§ **Task prompt**: Every entry should come back exactly as written, minus the pictures.

§ **Records supplied**:
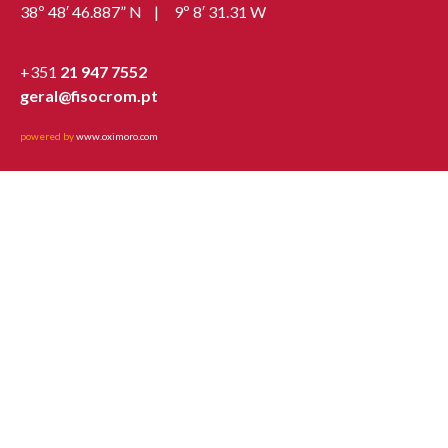
38º 48′ 46.887” N | 9º 8′ 31.31 W
+351
21 947 7552
geral@fisocrom.pt
powered by
www.oximoro.com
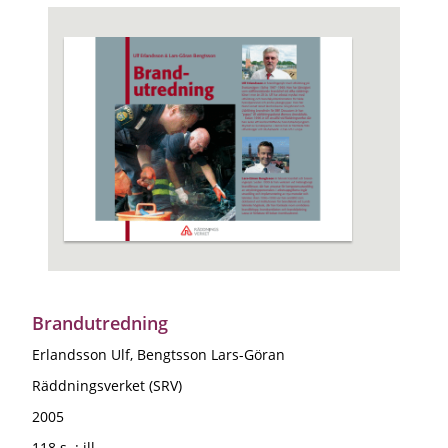
Brandutredning
Erlandsson Ulf, Bengtsson Lars-Göran
Räddningsverket (SRV)
2005
118 s. : ill.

§ **Answer space**:
38º 48′ 46.887” N | 9º 8′ 31.31 W
+351
21 947 7552
geral@fisocrom.pt
powered by
www.oximoro.com
Brandutredning
Erlandsson Ulf, Bengtsson Lars-Göran
Räddningsverket (SRV)
2005
118 s. : ill.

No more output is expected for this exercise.